Per un eventuale secondo lavoro nel pubblico impiego, sono considerati incarichi retribuiti, tutti gli incarichi, anche occasionali, non compresi nei compiti e doveri d’ufficio per i quali è previsto sotto qualsiasi forma un compenso. Utile segnalare una definizione giuridica tratta direttamente dai manuali tecnici di Massimiliano Acerra (“Doppio Lavoro” e “Prestazioni Occasionali”), utili per differenziare tecnicamente la prestazione occasionale dal lavoro autonomo occasionale:
Lavoro occasionale extra ufficio del dipendente statale:
Il lavoratore autonomo occasionale non è vincolato dal committente (il committente è colui che offre lavoro o incarico) ad orari rigidi e predeterminati e la sua attività va intesa non come strutturale all’interno del ciclo produttivo, ma solo come di supporto al raggiungimento di obiettivi momentanei del committente, circoscritti nel tempo.
Il lavoro autonomo occasionale non prevede obbligatoriamente un contratto scritto, nè il committente ha l’obbligo di applicare le regole sulla prevenzione degli infortuni o altre norme previste per gli altri lavoratori. Possiamo sintetizzare così le caratteristiche proprie del lavoro autonomo occasionale e delle prestazioni lavorative occasionali:
•Completa autonomia del lavoratore circa il tempo e le modalità di esecuzione della prestazione;
•Mancanza di un coordinamento con l’attività del committente, in quanto il lavoratore, non dovendo operare all’interno del ciclo produttivo dell’azienda, non deve necessariamente coordinare la propria prestazione con le esigenze organizzative del committente. (A questo riguardo, la giurisprudenza definisce il coordinamento come «connessione funzionale derivante da un protratto inserimento nell’organizzazione o, più in generale, nelle finalità perseguite dal committente e caratterizzata dall’ingerenza di quest’ultimo nell’attività del prestatore», Cass., sez. lav., 19 aprile 2002 n. 5698)
•Carattere episodico dell’attività;
•Mancanza dell’inserimento funzionale del lavoratore nell’organizzazione aziendale;
•Mancanza del vincolo di subordinazione nei confronti del committente.
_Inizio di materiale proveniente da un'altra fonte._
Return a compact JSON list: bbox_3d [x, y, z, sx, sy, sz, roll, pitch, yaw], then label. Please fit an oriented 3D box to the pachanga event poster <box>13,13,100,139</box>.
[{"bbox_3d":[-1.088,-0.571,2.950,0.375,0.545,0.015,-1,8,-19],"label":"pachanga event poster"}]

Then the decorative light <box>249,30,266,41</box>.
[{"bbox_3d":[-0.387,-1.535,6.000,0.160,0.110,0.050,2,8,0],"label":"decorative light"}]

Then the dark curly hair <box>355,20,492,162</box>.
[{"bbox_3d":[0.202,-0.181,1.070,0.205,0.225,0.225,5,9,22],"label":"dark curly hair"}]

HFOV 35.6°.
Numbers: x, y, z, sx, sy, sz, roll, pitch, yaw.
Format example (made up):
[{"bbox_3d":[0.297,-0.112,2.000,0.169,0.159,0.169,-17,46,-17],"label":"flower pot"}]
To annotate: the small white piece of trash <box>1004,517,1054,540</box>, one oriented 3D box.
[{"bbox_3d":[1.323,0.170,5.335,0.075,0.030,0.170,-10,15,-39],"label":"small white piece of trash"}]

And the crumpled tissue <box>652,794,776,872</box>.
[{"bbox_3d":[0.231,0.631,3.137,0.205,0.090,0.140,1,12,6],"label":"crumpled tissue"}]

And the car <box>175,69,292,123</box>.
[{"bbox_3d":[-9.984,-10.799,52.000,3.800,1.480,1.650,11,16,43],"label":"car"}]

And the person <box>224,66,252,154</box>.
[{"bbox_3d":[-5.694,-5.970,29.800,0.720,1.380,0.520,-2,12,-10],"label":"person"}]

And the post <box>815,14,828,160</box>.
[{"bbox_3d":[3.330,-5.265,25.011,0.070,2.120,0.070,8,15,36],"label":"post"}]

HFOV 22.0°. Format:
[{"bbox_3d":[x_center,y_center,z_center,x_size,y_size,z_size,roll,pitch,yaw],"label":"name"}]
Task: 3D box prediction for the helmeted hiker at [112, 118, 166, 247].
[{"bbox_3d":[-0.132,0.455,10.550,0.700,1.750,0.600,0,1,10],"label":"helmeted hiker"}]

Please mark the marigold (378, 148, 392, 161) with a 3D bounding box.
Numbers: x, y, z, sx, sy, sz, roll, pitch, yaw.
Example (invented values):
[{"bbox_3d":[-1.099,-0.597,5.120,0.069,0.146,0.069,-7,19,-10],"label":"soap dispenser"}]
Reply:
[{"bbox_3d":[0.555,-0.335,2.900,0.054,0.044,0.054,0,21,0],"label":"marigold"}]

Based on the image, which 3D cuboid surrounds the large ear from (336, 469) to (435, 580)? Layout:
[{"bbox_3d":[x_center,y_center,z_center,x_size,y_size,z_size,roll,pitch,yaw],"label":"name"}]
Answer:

Si possono indicare quali indici essenziali dell’esistenza di tale caratteristica: l’assoggettamento al datore di lavoro, esplicatesi tra l’altro in un potere disciplinare, di controllo e di vigilanza e l’inserimento in via continuativa e sistematica nell’organizzazione aziendale; indici residuali riguardano invece l’orario di lavoro, l’oggetto della prestazione, l’esistenza o meno di un’organizzazione d’impresa e l’incidenza del rischio in capo al soggetto (tali ultimi due indici vengono più comunemente utilizzati per identificare la presenza di lavoro autonomo rispetto al lavoro subordinato).
In altre parole, perché si configuri un vero e proprio rapporto di parasubordinazione come definito dall’art. 409 comma 3 del codice di procedura civile, devono sussistere i già citati presupposti di:
1) continuità (nei casi in cui la prestazione non sia occasionale ma continuata nel tempo e vi sia un onere costante del prestatore d’opera nei confronti del committente),
2) di coordinazione (intesa come un prolungato inserimento del prestatore nella pianificazione aziendale per gli obiettivi del committente),
3) di professionalità e di prevalenza e personalità (intesa anche come prevalenza d’opera del prestatore rispetto ad altri collaboratori del committente.) (Cassazione civile, sezione lavoro, n. 5698 del 19 aprile 2002). OMISSIS…
(i dettagli completi con la stesura tecnica dell’argomento ed esempi concreti, sono contenuti nei Manuali specialistici di Massimiliano Acerra sul doppio lavoro dei pubblici dipendenti)
Chiaramente, questa stesura è inerente alle attività prettamente occasionali e circorscritte e sono per casi da definire “classici”.